Lifestyle / Male
Jum'at, 05 Juni 2026 | 13:35 WIB
Dadan Hindayana (Antara)
Baca 10 detik
  • Dadan Hindayana menjabat sebagai Kepala Badan Gizi Nasional pertama sejak 19 Agustus 2024.
  • Presiden Prabowo Subianto mencopot jabatan Dadan Hindayana.
  • Dadan Hindayana ditetapkan sebagai tersangka kasus korupsi MBG oleh Kejagung.

Suara.com - Nama Dadan Hindayana menjadi sorotan usai dicopot dari jabatan Kepala Badan Gizi Nasional (BGN) dan ditetapkan sebagai tersangka kasus dugaan korupsi program Makan Bergizi Gratis (MBG) oleh Kejaksaan Agung.

Banyak yang bertanya-tanya tentang latar belakangnya, terutama apakah Dadan Hindayana berasal dari Tentara Nasional Indonesia (TNI)?

Jawabannya tegas: Dadan Hindayana bukan TNI. Ia adalah seorang akademisi dan pakar entomologi yang berasal dari dunia pendidikan tinggi, khususnya Institut Pertanian Bogor (IPB).

Rekam Jejak Dadan Hindayana

Ilustrasi potret Dadan Hindayana [Suara.com/Iqbal]

Dadan Hindayana lahir pada 10 Juli 1967 di Garut, Jawa Barat. Ia menamatkan pendidikan SMA di Cimahi dan melanjutkan studi S1 di Fakultas Pertanian IPB, jurusan Proteksi Tanaman (Hama dan Penyakit Tumbuhan), lulus tahun 1990 sebagai lulusan terbaik.

Prestasinya membawanya ke Jerman untuk melanjutkan pendidikan. Ia menyelesaikan program penyetaraan di Universitas Bonn (1995-1997) dan meraih gelar Doktor (S3) di bidang Entomologi Terapan dari Leibniz Universität Hannover pada tahun 2000.

Fokus keilmuannya adalah ilmu serangga (entomologi), yang relevan dengan proteksi tanaman.

Sebelum terjun ke birokrasi, Dadan membangun karier panjang sebagai dosen di Departemen Proteksi Tanaman IPB sejak 1992. Ia naik jabatan hingga menjadi Lektor dan dikenal sebagai figur yang berdedikasi di bidang akademik.

Pengalamannya di dunia pendidikan dan penelitian membuatnya dipercaya untuk memimpin lembaga baru seperti BGN. Pada 19 Agustus 2024, Presiden Joko Widodo melantiknya sebagai Kepala BGN pertama melalui Keppres Nomor 94P Tahun 2024.

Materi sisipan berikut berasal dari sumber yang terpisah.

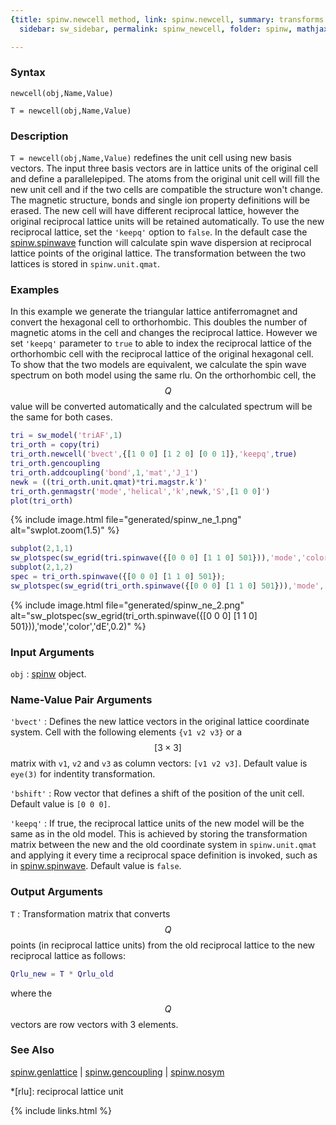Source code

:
 ```yaml
---
{title: spinw.newcell method, link: spinw.newcell, summary: transforms lattice, keywords: sample,
  sidebar: sw_sidebar, permalink: spinw_newcell, folder: spinw, mathjax: true}

---
```

  
### Syntax
  
`newcell(obj,Name,Value)`
 
`T = newcell(obj,Name,Value)`
  
### Description
  
`T = newcell(obj,Name,Value)` redefines the unit cell using new basis
vectors. The input three basis vectors are in lattice units of the
original cell and define a parallelepiped. The atoms from the original
unit cell will fill the new unit cell and if the two cells are compatible
the structure won't change. The magnetic structure, bonds and single ion
property definitions will be erased. The new cell will have different
reciprocal lattice, however the original reciprocal lattice units will be
retained automatically. To use the new reciprocal lattice, set the
`'keepq'` option to `false`. In the default case the [spinw.spinwave](spinw_spinwave)
function will calculate spin wave dispersion at reciprocal lattice points
of the original lattice. The transformation between the two lattices is
stored in `spinw.unit.qmat`.
  
### Examples
  
In this example we generate the triangular lattice antiferromagnet and
convert the hexagonal cell to orthorhombic. This doubles the number of
magnetic atoms in the cell and changes the reciprocal lattice. However we
set `'keepq'` parameter to `true` to able to index the reciprocal lattice
of the orthorhombic cell with the reciprocal lattice of the original
hexagonal cell. To show that the two models are equivalent, we calculate
the spin wave spectrum on both model using the same rlu. On the
orthorhombic cell, the $$Q$$ value will be converted automatically and the
calculated spectrum will be the same for both cases.
 
```matlab
tri = sw_model('triAF',1)
tri_orth = copy(tri)
tri_orth.newcell('bvect',{[1 0 0] [1 2 0] [0 0 1]},'keepq',true)
tri_orth.gencoupling
tri_orth.addcoupling('bond',1,'mat','J_1')
newk = ((tri_orth.unit.qmat)*tri.magstr.k')'
tri_orth.genmagstr('mode','helical','k',newk,'S',[1 0 0]')
plot(tri_orth)
```
 
{% include image.html file="generated/spinw_ne_1.png" alt="swplot.zoom(1.5)" %}
```matlab
subplot(2,1,1)
sw_plotspec(sw_egrid(tri.spinwave({[0 0 0] [1 1 0] 501})),'mode','color','dE',0.2)
subplot(2,1,2)
spec = tri_orth.spinwave({[0 0 0] [1 1 0] 501});
sw_plotspec(sw_egrid(tri_orth.spinwave({[0 0 0] [1 1 0] 501})),'mode','color','dE',0.2)
```
 
{% include image.html file="generated/spinw_ne_2.png" alt="sw_plotspec(sw_egrid(tri_orth.spinwave({[0 0 0] [1 1 0] 501})),'mode','color','dE',0.2)" %}
  
### Input Arguments
  
`obj`
: [spinw](spinw) object.
  
### Name-Value Pair Arguments
  
`'bvect'`
: Defines the new lattice vectors in the original lattice
  coordinate system. Cell with the following elements
  `{v1 v2 v3}` or a $$[3\times 3]$$ matrix with `v1`, `v2` and `v3` as column
  vectors: `[v1 v2 v3]`. Default value is `eye(3)` for indentity
  transformation.
  
`'bshift'`
: Row vector that defines a shift of the position of the unit cell.
  Default value is `[0 0 0]`.
  
`'keepq'`
: If true, the reciprocal lattice units of the new model will be
  the same as in the old model. This is achieved by storing the
  transformation matrix between the new and the old coordinate system in
  `spinw.unit.qmat` and applying it every time a reciprocal space
  definition is invoked, such as in [spinw.spinwave](spinw_spinwave). Default value is
  `false`.
  
### Output Arguments
  
`T`
: Transformation matrix that converts $$Q$$ points (in reciprocal
      lattice units) from the old reciprocal lattice to the new
      reciprocal lattice as follows:
  ```matlab
  Qrlu_new = T * Qrlu_old
  ```
  where the $$Q$$ vectors are row vectors with 3 elements.
  
### See Also
  
[spinw.genlattice](spinw_genlattice) \| [spinw.gencoupling](spinw_gencoupling) \| [spinw.nosym](spinw_nosym)
 
*[rlu]: reciprocal lattice unit
 

{% include links.html %}
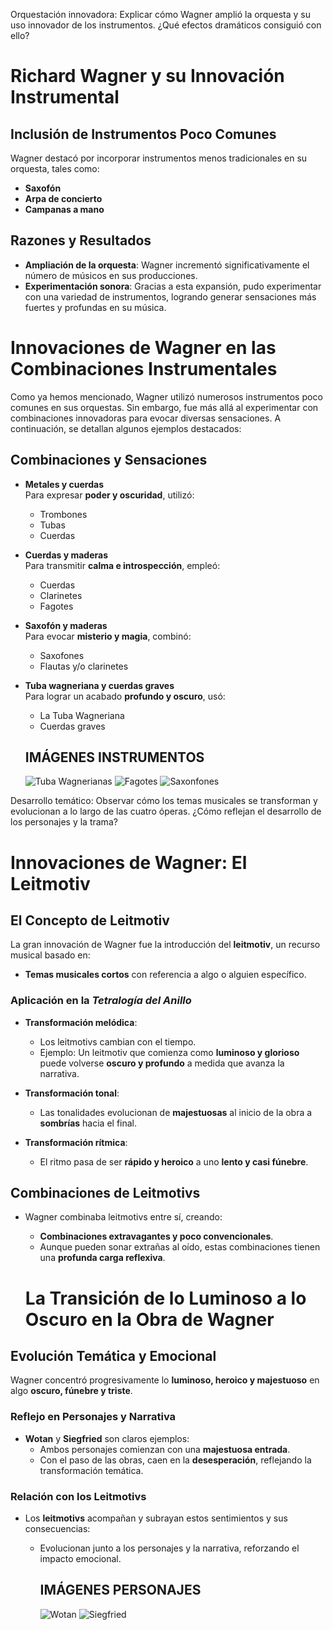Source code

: Orquestación innovadora: Explicar cómo Wagner amplió la orquesta y su uso innovador de los
instrumentos. ¿Qué efectos dramáticos consiguió con ello?

# Richard Wagner y su Innovación Instrumental

## Inclusión de Instrumentos Poco Comunes
Wagner destacó por incorporar instrumentos menos tradicionales en su orquesta, tales como:

- **Saxofón**  
- **Arpa de concierto**  
- **Campanas a mano**  

## Razones y Resultados
- **Ampliación de la orquesta**: Wagner incrementó significativamente el número de músicos en sus producciones.  
- **Experimentación sonora**: Gracias a esta expansión, pudo experimentar con una variedad de instrumentos, logrando generar sensaciones más fuertes y profundas en su música.

# Innovaciones de Wagner en las Combinaciones Instrumentales

Como ya hemos mencionado, Wagner utilizó numerosos instrumentos poco comunes en sus orquestas. Sin embargo, fue más allá al experimentar con combinaciones innovadoras para evocar diversas sensaciones. A continuación, se detallan algunos ejemplos destacados:

## Combinaciones y Sensaciones

- **Metales y cuerdas**  
  Para expresar **poder y oscuridad**, utilizó:  
  - Trombones  
  - Tubas  
  - Cuerdas  

- **Cuerdas y maderas**  
  Para transmitir **calma e introspección**, empleó:  
  - Cuerdas  
  - Clarinetes  
  - Fagotes  

- **Saxofón y maderas**  
  Para evocar **misterio y magia**, combinó:  
  - Saxofones  
  - Flautas y/o clarinetes  

- **Tuba wagneriana y cuerdas graves**  
  Para lograr un acabado **profundo y oscuro**, usó:  
  - La Tuba Wagneriana  
  - Cuerdas graves

   ## IMÁGENES INSTRUMENTOS
  
  ![Tuba Wagnerianas](https://musical-perales.es/wp-content/uploads/2022/01/tuba-wagneriana-sib-fa-hans-hoyer-4826-lacada-hh4826g-1-0gb-174107.png)
  ![Fagotes](https://m.media-amazon.com/images/I/51QN+Y9NxWL._AC_UF894,1000_QL80_.jpg)
  ![Saxonfones](https://i.multisononline.com/blog/wp-content/uploads/2021/02/saxo-alto.jpg)


Desarrollo temático: Observar cómo los temas musicales se transforman y evolucionan a lo largo de
las cuatro óperas. ¿Cómo reflejan el desarrollo de los personajes y la trama?

# Innovaciones de Wagner: El Leitmotiv

## El Concepto de Leitmotiv
La gran innovación de Wagner fue la introducción del **leitmotiv**, un recurso musical basado en:  
- **Temas musicales cortos** con referencia a algo o alguien específico.  

### Aplicación en la *Tetralogía del Anillo*
- **Transformación melódica**:  
  - Los leitmotivs cambian con el tiempo.  
  - Ejemplo: Un leitmotiv que comienza como **luminoso y glorioso** puede volverse **oscuro y profundo** a medida que avanza la narrativa.  

- **Transformación tonal**:  
  - Las tonalidades evolucionan de **majestuosas** al inicio de la obra a **sombrías** hacia el final.

- **Transformación rítmica**:  
  - El ritmo pasa de ser **rápido y heroico** a uno **lento y casi fúnebre**.

## Combinaciones de Leitmotivs
- Wagner combinaba leitmotivs entre sí, creando:  
  - **Combinaciones extravagantes y poco convencionales**.  
  - Aunque pueden sonar extrañas al oído, estas combinaciones tienen una **profunda carga reflexiva**.
 
  # La Transición de lo Luminoso a lo Oscuro en la Obra de Wagner

## Evolución Temática y Emocional
Wagner concentró progresivamente lo **luminoso, heroico y majestuoso** en algo **oscuro, fúnebre y triste**.  

### Reflejo en Personajes y Narrativa
- **Wotan** y **Siegfried** son claros ejemplos:  
  - Ambos personajes comienzan con una **majestuosa entrada**.  
  - Con el paso de las obras, caen en la **desesperación**, reflejando la transformación temática.  

### Relación con los Leitmotivs
- Los **leitmotivs** acompañan y subrayan estos sentimientos y sus consecuencias:  
  - Evolucionan junto a los personajes y la narrativa, reforzando el impacto emocional.
 
    ## IMÁGENES PERSONAJES

    ![Wotan]([https://musical-perales.es/wp-content/uploads/2022/01/tuba-wagneriana-sib-fa-hans-hoyer-4826-lacada-hh4826g-1-0gb-174107.png](https://www.meisterdrucke.es/kunstwerke/1260px/Arthur_Rackham_-_Dwarf_and_Wotan_from_Wagners_Ring_of_the_Niebelungen_1911_%28wc_pen_and_ink%29_-_%28MeisterDrucke-556222%29.jpg))
    ![Siegfried]([https://musical-perales.es/wp-content/uploads/2022/01/tuba-wagneriana-sib-fa-hans-hoyer-4826-lacada-hh4826g-1-0gb-174107.png](https://upload.wikimedia.org/wikipedia/commons/thumb/a/a6/Siegfried.jpg/250px-Siegfried.jpg))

Baca Juga: Usut Proyek BGN Era Dadan Hindayana, Kejagung Temukan Vendor Konveksi Suplai 21 Ribu Motor Listrik

Jabatan ini ia emban hingga era Presiden Prabowo Subianto, sebelum akhirnya dicopot pada 2 Juni 2026.

BGN dibentuk untuk mengawal program prioritas nasional Makan Bergizi Gratis (MBG), yang bertujuan menyediakan makanan bergizi bagi siswa, balita, dan kelompok rentan lainnya. Sebagai kepala pertama, Dadan bertanggung jawab membangun fondasi lembaga ini.

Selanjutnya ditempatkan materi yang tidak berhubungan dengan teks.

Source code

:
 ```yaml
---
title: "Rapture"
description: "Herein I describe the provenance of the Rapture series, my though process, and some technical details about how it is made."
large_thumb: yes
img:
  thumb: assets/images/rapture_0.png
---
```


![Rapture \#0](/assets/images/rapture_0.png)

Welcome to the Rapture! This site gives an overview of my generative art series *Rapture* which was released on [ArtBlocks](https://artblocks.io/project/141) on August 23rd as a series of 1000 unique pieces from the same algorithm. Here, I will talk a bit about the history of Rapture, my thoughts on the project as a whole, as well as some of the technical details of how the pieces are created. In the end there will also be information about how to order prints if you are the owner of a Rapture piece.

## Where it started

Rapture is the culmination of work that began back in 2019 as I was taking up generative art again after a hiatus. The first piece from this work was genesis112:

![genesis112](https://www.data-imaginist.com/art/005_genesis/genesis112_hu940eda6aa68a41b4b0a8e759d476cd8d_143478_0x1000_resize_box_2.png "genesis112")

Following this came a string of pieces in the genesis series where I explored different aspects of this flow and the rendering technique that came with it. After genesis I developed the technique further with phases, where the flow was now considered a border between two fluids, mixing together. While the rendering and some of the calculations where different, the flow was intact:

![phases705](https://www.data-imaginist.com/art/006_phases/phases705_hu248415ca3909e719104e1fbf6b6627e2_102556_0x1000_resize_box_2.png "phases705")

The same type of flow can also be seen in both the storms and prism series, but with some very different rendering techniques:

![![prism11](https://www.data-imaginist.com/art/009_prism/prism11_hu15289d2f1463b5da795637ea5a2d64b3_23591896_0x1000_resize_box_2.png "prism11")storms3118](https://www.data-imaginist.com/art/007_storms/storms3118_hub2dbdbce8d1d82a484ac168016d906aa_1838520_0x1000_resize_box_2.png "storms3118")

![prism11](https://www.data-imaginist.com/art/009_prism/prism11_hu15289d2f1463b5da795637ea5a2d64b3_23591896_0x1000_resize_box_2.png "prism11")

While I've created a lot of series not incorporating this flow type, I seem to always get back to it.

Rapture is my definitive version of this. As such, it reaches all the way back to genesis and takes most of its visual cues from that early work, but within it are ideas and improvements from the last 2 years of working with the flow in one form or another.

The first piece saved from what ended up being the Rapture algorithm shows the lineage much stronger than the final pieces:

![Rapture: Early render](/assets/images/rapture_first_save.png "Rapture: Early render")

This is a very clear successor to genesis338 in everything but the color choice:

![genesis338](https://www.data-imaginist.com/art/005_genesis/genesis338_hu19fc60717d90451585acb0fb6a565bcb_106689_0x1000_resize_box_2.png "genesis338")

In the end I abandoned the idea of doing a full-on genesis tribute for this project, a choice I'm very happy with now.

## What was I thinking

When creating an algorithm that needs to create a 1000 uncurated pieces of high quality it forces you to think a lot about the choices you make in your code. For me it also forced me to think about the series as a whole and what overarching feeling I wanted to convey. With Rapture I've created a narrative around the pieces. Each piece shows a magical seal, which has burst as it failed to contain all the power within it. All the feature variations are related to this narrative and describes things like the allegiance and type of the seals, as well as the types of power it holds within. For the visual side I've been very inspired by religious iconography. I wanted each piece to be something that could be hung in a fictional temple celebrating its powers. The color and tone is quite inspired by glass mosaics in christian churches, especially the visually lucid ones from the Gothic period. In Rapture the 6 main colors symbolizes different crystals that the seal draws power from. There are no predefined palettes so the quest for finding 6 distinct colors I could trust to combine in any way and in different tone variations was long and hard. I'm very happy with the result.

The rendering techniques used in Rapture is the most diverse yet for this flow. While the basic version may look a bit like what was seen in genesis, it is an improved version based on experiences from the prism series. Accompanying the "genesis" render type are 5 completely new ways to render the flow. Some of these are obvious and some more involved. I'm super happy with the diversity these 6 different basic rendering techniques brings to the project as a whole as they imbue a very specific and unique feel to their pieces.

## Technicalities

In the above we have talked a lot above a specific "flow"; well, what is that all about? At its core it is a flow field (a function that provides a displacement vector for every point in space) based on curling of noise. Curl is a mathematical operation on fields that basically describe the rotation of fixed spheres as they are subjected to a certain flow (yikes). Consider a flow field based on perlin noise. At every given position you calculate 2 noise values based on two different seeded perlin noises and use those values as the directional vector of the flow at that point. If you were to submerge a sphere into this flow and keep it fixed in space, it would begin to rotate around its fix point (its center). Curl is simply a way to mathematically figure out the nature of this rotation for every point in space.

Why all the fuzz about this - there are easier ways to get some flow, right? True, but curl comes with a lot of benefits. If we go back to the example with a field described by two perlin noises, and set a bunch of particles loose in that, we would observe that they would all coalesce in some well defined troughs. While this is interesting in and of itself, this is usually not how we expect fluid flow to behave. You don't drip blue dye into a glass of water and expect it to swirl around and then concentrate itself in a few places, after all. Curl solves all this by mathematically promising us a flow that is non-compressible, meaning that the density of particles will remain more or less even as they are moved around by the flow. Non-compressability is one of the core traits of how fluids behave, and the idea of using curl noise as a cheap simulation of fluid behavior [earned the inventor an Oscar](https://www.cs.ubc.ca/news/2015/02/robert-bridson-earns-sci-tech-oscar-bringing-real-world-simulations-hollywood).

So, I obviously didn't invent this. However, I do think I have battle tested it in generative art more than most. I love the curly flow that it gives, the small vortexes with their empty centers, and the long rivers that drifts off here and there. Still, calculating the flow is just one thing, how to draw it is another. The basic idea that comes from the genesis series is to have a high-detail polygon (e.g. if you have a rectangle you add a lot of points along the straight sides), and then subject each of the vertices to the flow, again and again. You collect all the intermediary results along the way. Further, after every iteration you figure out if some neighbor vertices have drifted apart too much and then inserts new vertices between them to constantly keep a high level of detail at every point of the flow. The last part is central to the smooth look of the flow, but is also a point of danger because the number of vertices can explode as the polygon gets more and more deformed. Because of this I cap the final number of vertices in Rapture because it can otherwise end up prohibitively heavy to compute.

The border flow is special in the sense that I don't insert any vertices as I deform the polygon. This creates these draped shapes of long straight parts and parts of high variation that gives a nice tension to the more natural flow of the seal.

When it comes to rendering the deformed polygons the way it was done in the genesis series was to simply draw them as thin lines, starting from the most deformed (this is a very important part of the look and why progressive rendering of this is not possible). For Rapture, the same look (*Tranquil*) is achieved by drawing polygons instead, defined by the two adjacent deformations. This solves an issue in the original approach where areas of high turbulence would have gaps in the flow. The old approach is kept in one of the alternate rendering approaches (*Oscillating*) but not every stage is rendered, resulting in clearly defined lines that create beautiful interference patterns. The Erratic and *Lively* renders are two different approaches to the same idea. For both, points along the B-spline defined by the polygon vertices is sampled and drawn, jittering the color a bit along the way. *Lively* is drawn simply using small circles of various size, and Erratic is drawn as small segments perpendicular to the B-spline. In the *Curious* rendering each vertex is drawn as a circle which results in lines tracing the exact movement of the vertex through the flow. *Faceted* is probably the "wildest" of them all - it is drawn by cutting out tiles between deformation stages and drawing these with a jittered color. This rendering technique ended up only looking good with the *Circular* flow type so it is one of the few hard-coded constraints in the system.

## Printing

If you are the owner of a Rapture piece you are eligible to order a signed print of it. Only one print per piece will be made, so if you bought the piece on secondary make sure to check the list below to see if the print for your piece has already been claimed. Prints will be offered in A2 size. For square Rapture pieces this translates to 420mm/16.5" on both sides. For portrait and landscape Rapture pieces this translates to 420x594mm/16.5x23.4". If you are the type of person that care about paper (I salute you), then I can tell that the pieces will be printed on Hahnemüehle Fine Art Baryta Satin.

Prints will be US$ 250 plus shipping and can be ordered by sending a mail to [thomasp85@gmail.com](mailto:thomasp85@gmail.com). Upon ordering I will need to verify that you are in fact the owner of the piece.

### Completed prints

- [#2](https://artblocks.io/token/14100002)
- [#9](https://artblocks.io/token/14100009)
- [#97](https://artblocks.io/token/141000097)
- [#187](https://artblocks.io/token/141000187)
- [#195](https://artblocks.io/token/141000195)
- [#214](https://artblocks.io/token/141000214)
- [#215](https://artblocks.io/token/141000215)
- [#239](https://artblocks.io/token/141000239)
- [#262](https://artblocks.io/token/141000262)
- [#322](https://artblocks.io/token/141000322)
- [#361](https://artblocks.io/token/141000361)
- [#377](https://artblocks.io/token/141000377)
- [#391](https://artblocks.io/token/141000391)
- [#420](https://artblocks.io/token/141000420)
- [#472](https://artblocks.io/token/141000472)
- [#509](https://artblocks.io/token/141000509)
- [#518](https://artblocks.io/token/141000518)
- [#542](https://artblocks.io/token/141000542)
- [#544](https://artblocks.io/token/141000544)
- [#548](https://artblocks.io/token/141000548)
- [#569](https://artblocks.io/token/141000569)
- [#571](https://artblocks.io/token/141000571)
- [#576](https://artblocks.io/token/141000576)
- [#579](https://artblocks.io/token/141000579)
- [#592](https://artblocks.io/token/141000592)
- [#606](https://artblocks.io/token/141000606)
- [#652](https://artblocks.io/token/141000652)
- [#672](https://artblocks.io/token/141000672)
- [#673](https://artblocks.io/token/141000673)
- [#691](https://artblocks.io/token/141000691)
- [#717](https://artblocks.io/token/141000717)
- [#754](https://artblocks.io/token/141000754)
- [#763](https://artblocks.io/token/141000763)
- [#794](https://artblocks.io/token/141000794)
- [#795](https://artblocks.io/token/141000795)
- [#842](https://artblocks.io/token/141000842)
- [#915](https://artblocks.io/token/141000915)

Selama kepemimpinannya, BGN meluncurkan berbagai inisiatif inovatif, termasuk usulan menu berbasis protein alternatif seperti serangga dan ulat sagu, target konsumsi susu, serta rencana ekspansi program hingga ke pelajar Indonesia di luar negeri seperti Jeddah.

Namun, kepemimpinannya juga diwarnai kontroversi, mulai dari pernyataan publik yang menuai kritik hingga isu pengelolaan anggaran program MBG yang bernilai triliunan rupiah.

Pada 2 Juni 2026, Presiden Prabowo Subianto mencopot Dadan Hindayana beserta dua Wakil Kepala BGN, yaitu Sony Sonjaya dan Lodewyk Pusung. Sehari kemudian, Kejaksaan Agung menetapkan ketiganya sebagai tersangka dugaan korupsi tata kelola MBG.

Dugaan pelanggaran meliputi mark-up pengadaan barang dan jasa, seperti motor listrik, serta praktik jual beli titik SPPG (dapur MBG). Potensi kerugian negara disebut mencapai triliunan rupiah. Dadan dan rekan-rekannya ditahan untuk proses penyidikan lebih lanjut.

Kehadiran Dadan Hindayana di BGN sempat menjadi angin segar karena membawa perspektif ilmiah ke dalam program gizi nasional. Namun, kasus yang menimpanya menimbulkan pertanyaan besar tentang tata kelola lembaga baru dan pengawasan program strategis pemerintah seperti MBG.